From the port connections are made to Italy via daily ferries to the ports of Civitavecchia, Livorno and Fiumicino. Facilities at this small port are limited to a departure lounge, café and a small convenience store.
The Italian city of Civitavecchia lies on the Tyrrhenian Sea coast in the Lazio region of the country. The city, which is home to just under 60,000 residents, is home to a cruise and ferry port and is located around 80 km to the north west of Rome. The city can trace its port's history back over one thousand years to 101-108 AD, when the Emperor Trajan ordered the port of Centumcellae to be built in order to accommodate deepwater shipping for the Roman capital. After this period, they fell under the rule of a number of different Counts and Popes.

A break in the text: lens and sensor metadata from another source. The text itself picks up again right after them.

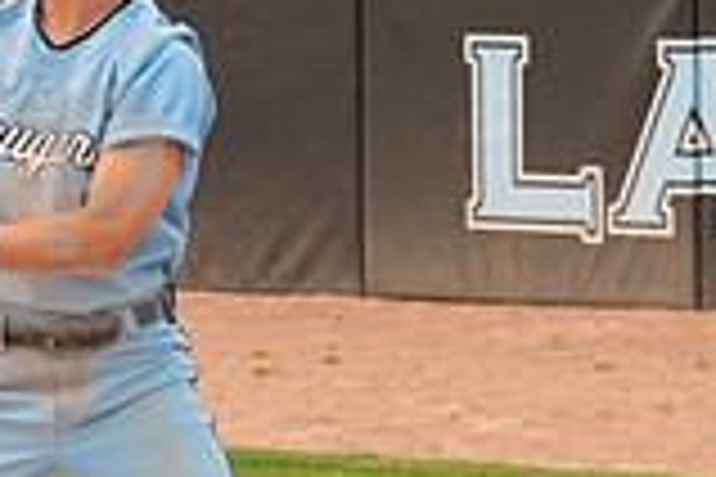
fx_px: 13066
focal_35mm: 657
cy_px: 212
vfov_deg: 2.1
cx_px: 27
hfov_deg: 3.1
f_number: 5.6
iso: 1000
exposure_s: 1/2000
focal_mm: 120
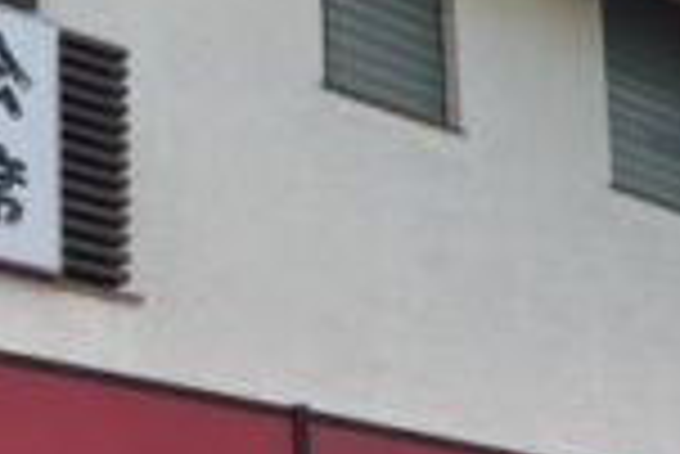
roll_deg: +0.9
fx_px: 1834
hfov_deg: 21.0
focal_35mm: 97
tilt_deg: +15.0
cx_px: 331
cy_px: 467
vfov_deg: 13.9
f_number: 2.2
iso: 25
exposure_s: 1/855
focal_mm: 4.15
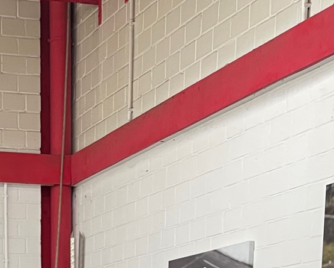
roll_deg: +0.7
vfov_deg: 13.4
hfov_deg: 20.1
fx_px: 910
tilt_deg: -12.4
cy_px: 591
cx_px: -7
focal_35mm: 92
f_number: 1.6
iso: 125
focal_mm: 4.2
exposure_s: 1/50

In the city visitors will find examples of restored medieval and Baroque structures which includes the large Forte Michelangelo which is a fortress that was commissioned by pope Giulio II in the early 16th century and the 17th century defensive walls behind the port. The wall forms one side of the Lungoporto Gramsci which is an elevated pedestrian walkway. From here there are excellent views to be had of the cruise ships and ferry basins in the port.
Car and passenger ferries link Civitavecchia to Sardinia, Sicily, and other destinations within Italy and abroad.